● **Goal of the exercise**:
Please reproduce every one of the lines below word for word, omitting the pictures.

● **Material supplied**:
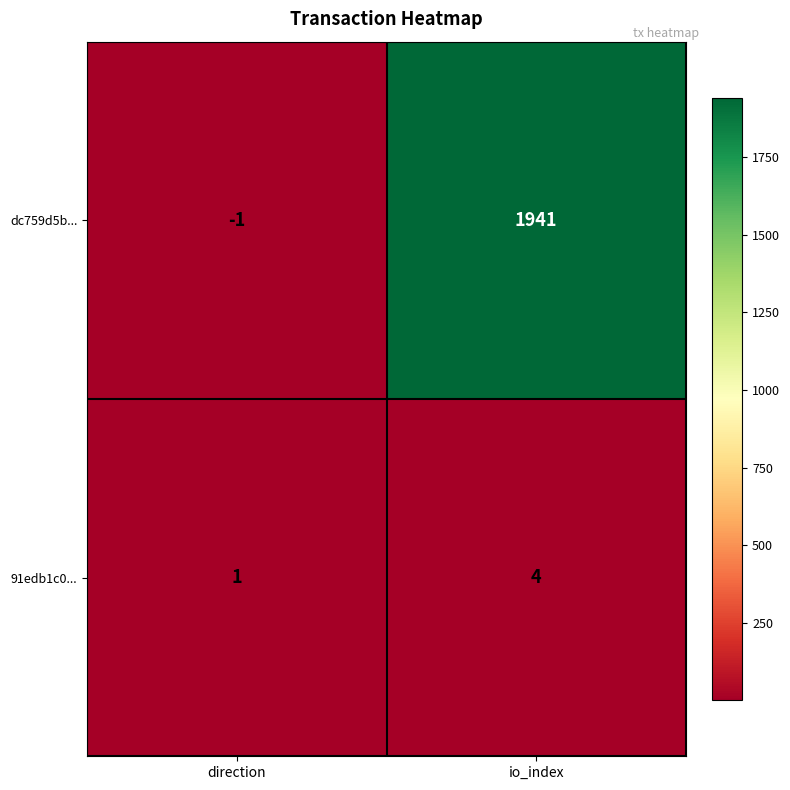

At which label is 91edb1c0... closest to 2?

direction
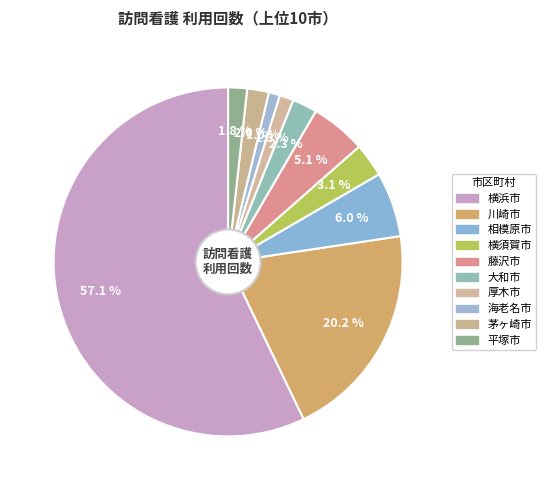

How many slices are in this pie chart?

10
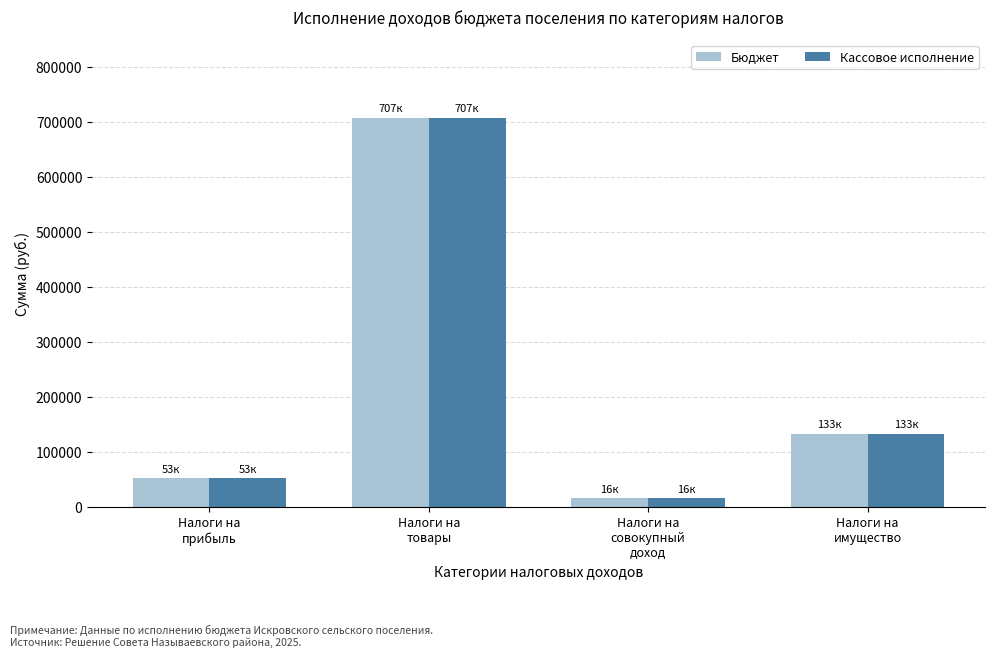

Rank the categories by Кассовое исполнение value from highest to lowest.

Налоги на
товары, Налоги на
имущество, Налоги на
прибыль, Налоги на
совокупный
доход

● **Exercise response**:
At which label is 91edb1c0... closest to 2?

direction

How many slices are in this pie chart?

10

Rank the categories by Кассовое исполнение value from highest to lowest.

Налоги на
товары, Налоги на
имущество, Налоги на
прибыль, Налоги на
совокупный
доход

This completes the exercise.